Les moutons de race mérinos importés d’Espagne ont été vendus sur pied aux consommateurs. Des consommateurs ravis de l’opération lorsqu’ils en avaient les moyens, à l’image de Mohamed près de Tanger qui confiait au média 360.ma : « J’ai acheté un mouton espagnol l’année dernière et, franchement, ma famille et moi n’avons remarqué aucune différence. La qualité de sa viande est comparable à celle de la viande locale. C’est pourquoi, j’ai décidé cette année d’en acheter à nouveau pour l’Aïd ».
Selon des professionnels australiens, des négociateurs marocains sont venus en Australie pour discuter de l’importation annuelle de 100.000 têtes de moutons vivants. Une décision qui pourrait s’avérer impossible les prochaines années. En juillet 2024, le Parlement australien a décidé l’interdiction des exportations maritimes de moutons vivants pour cause de souffrance animale, et cela, à partir de 2028.
Pour relancer la production locale, le ministre marocain de l’Agriculture, a annoncé « un programme global de soutien au secteur de la production animale ». Outre de nouvelles importations de moutons et de fourrages exemptés de taxes, des mesures spécifiques ont été prises telle que la pose de boucles d’identification aux animaux destinés à l’engraissement.
Ces dernières années, des essais d’amélioration des pâturages ont également été tentés telle que la technique de l’alley-croping qui vise à semer de l’orge entre deux haies d’arbustes fourragers ou encore confier la gestion des parcours steppiques sur une base tribale.

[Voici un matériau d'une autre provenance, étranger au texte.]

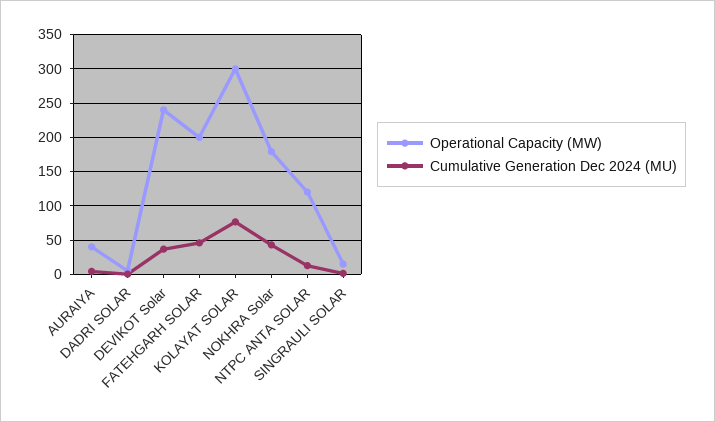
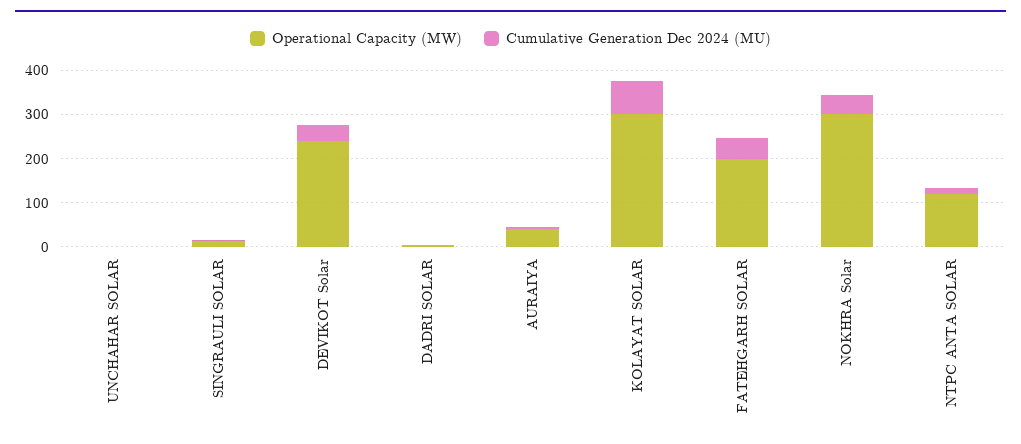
Operational Capacity (MW), NOKHRA Solar: 180 -> 300
Operational Capacity (MW), UNCHAHAR SOLAR: none -> 0
Cumulative Generation Dec 2024 (MU), UNCHAHAR SOLAR: none -> 0

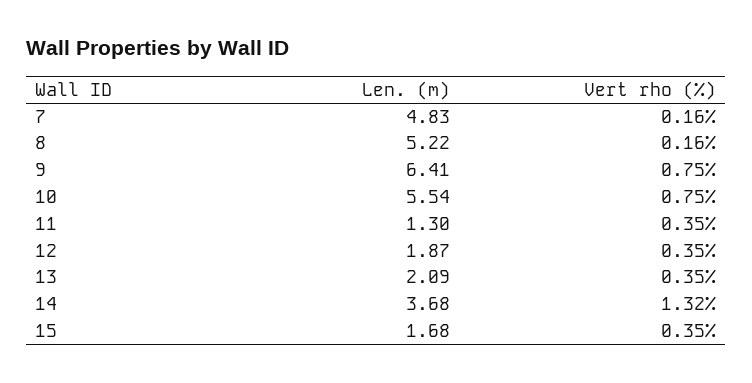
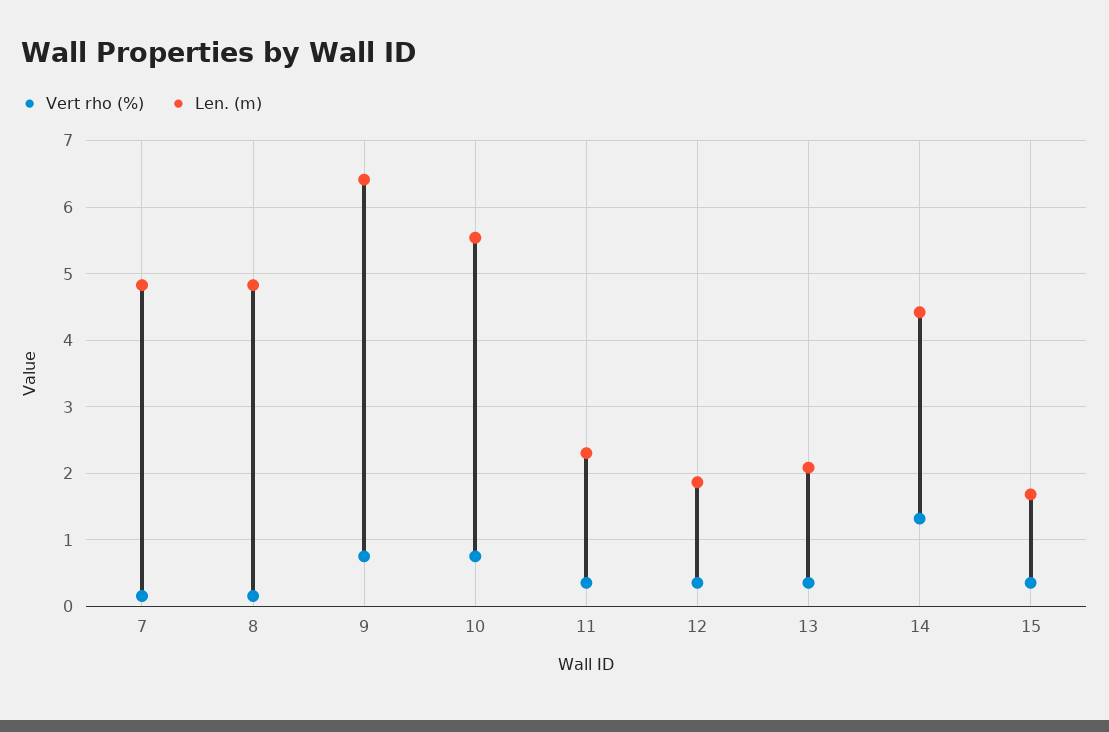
Len. (m), 8: 5.22 -> 4.8
Len. (m), 11: 1.3 -> 2.3
Len. (m), 14: 3.68 -> 4.4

Mais celle-ci n’a pas été à l’abri des maux que connaissent les autres formes d’organisation.
La pratique de « croisements industriels » entre béliers mérinos et brebis locales s’est avérée intéressante pour obtenir des agneaux plus lourds destinés à l’abattage.

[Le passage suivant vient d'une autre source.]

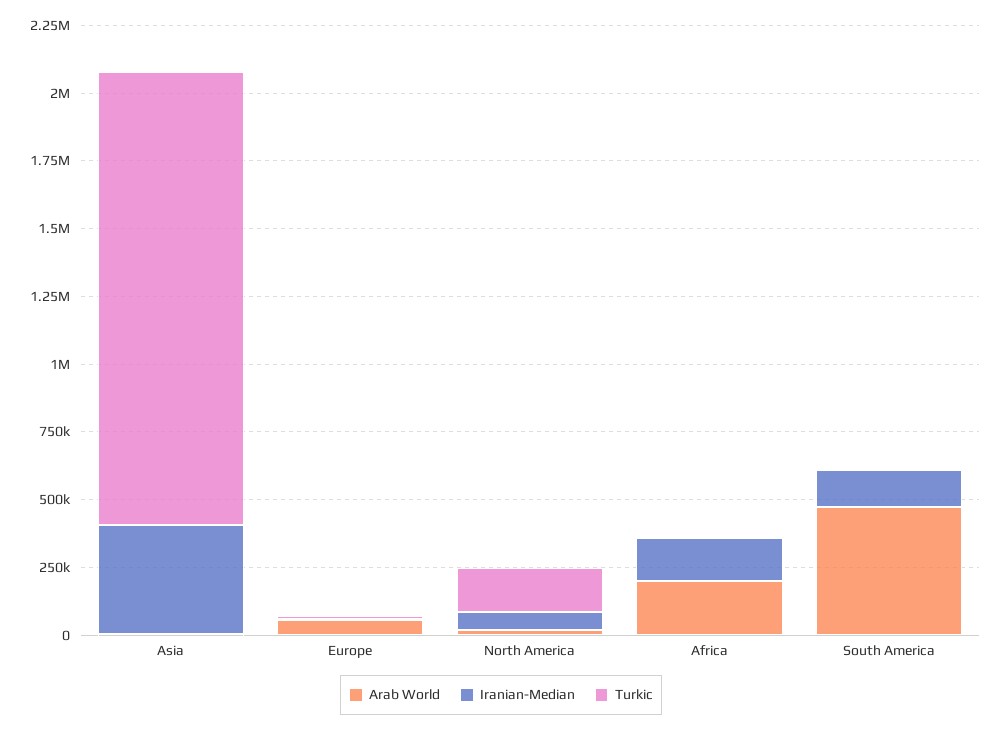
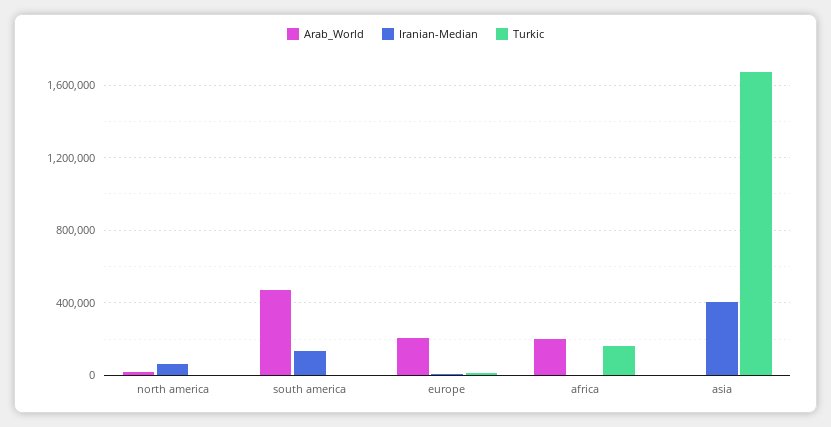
Arab World, Europe: 50000 -> 200000
Turkic, North America: 150000 -> 0
Iranian-Median, Africa: 150000 -> 0
Turkic, Africa: 0 -> 150000

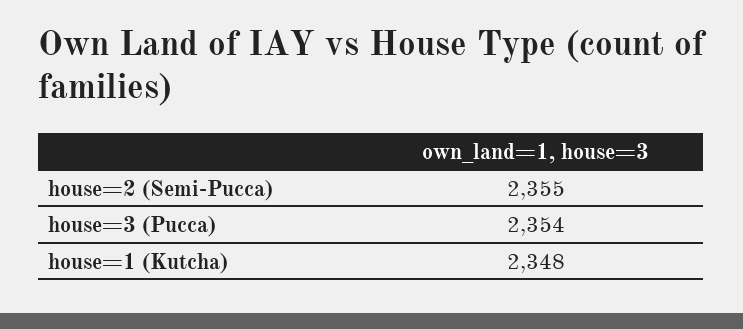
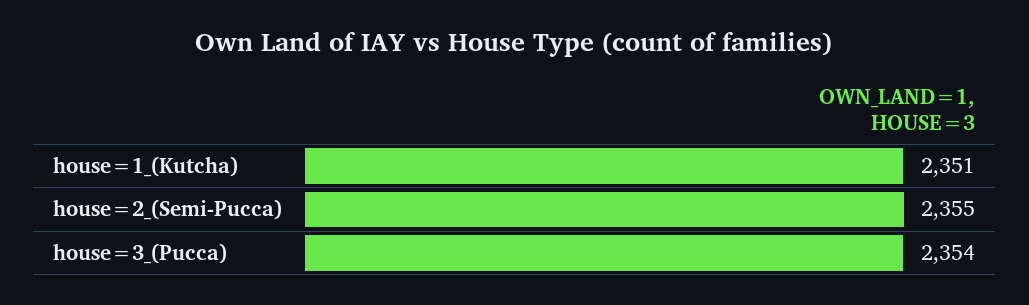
house=1 (Kutcha): 2348 -> 2351

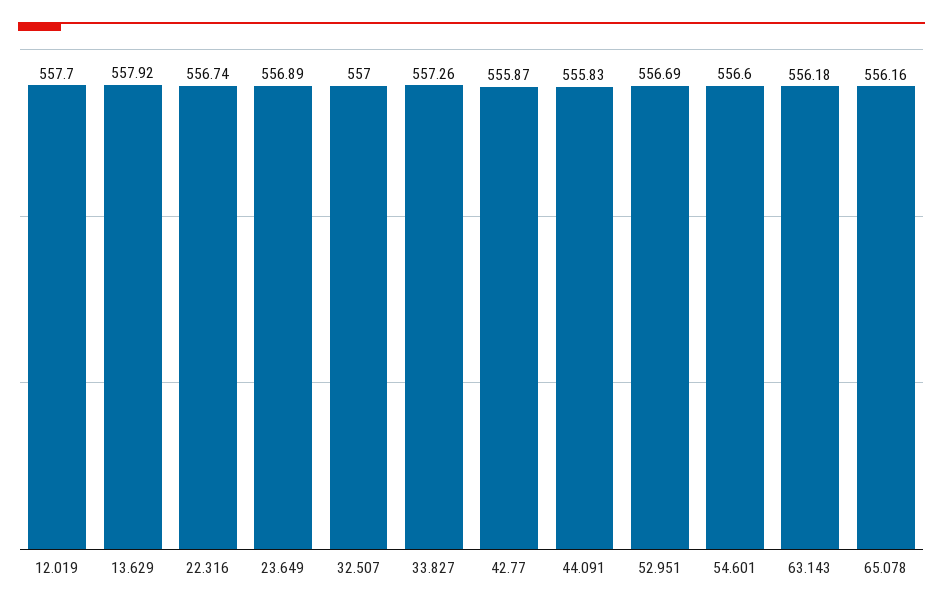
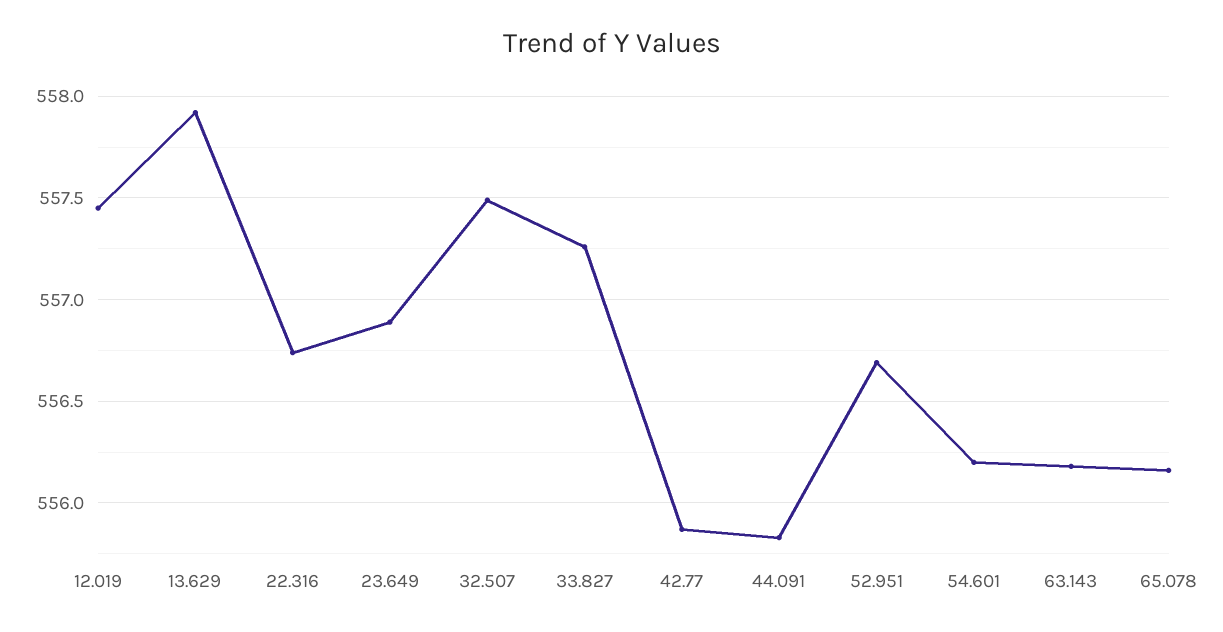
12.019: 557.7 -> 557.45
32.507: 557 -> 557.5
54.601: 556.6 -> 556.2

D’autres essais visent à valoriser la viande de qualité produite en milieu steppique à travers la constitution d’une filière viande rouge ovine en s’intéressant tant aux éleveurs, abattoirs que bouchers.

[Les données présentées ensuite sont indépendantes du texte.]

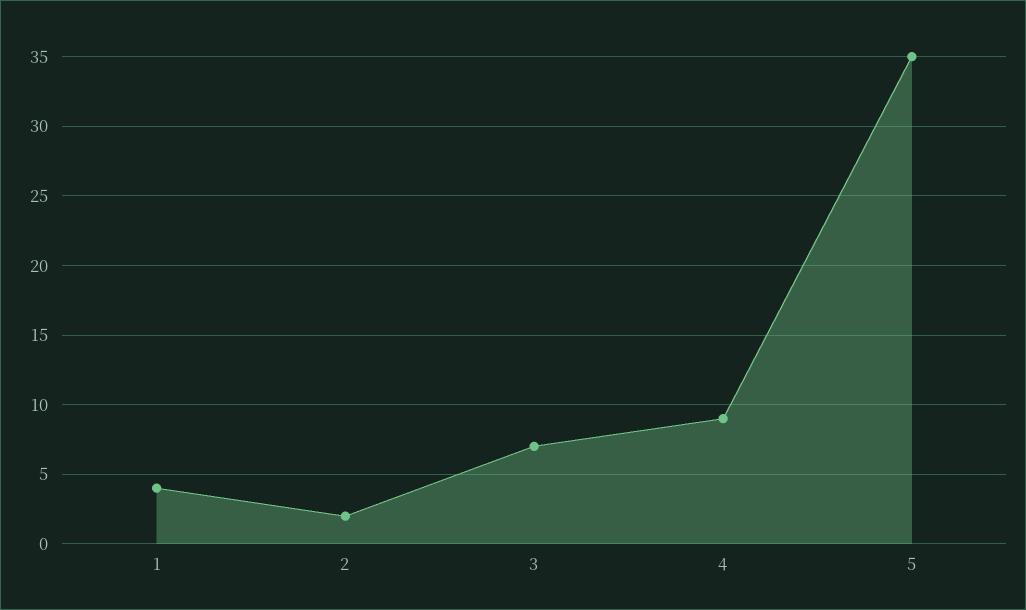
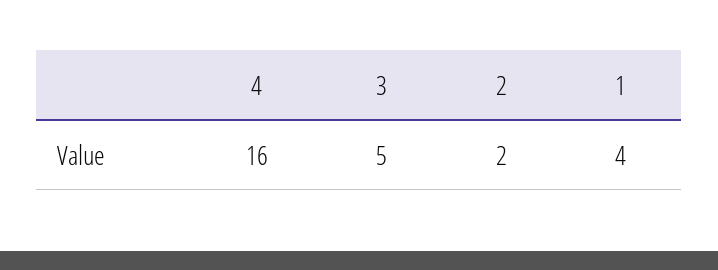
3: 7 -> 5
4: 9 -> 16
5: 35 -> none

« Remettre en question le modèle agricole marocain »
L’agro-économiste Larbi Zagdouni juge ces mesures incomplètes : « La situation était déjà fragilisée au fil des années. Il a suffi qu’il y ait une sécheresse dure et durable combinée à la flambée des prix des aliments de bétail pour que le système s’effondre ».
Cet expert souhaite voir la remise en cause du modèle agricole marocain actuel tourné vers l’exportation avec pour corollaire une utilisation effrénée des ressources en eau du pays.
Dans le cas de la tomate, les exportations marocaines ont augmenté de 40 % entre 2017 et 2022 pour atteindre près de 660.000 tonnes en 2023.
À raison de 12 à 60 litres d’eau par kilo de tomate, la culture a mobilisé une partie des ressources en eau. Dans la région d’Agadir ou à Dakhla au Sahara occidental occupé, la multiplication des forages a épuisé les nappes d’eau, d’où le recours actuel au dessalement de l’eau de mer dix fois plus cher.
Larbi Zagdouni s’en prend à la gestion de l’eau : « On a fragilisé encore davantage notre système d’élevage par la réduction de sa base essentielle. Ce type de politique s’est amplifié avec l’avènement en 2008 du programme, soi-disant d’économie d’eau, qui a fini par se traduire par une extension démesurée des superficies irriguées, au moment même où les apports en eau des précipitations n’ont cessé de diminuer ».
Des chèvres à la place de moutons ?
Ahmed Bouari pourra-t-il réorienter la stratégie agricole au profit des éleveurs et de leurs besoins en fourrage ?
Rien n’est moins sûr, pour ce proche d’Aziz Akhannouch. Ce dernier, milliardaire devenu Premier ministre, est à l’origine de l’élaboration du Plan Maroc Vert lorsqu’il était ministre de l’Agriculture. Ce plan est à l’origine de l’orientation vers des cultures gourmandes en eau destinées à l’exportation.
À défaut de moutons, les ménages marocains les plus modestes se tournent vers le sacrifice de chèvres, une tendance observée dans les environs de Casablanca où les prix entre 1.400 à 1.800 dirhams représentent « moins de la moitié de ceux affichés pour les moutons », selon la presse locale.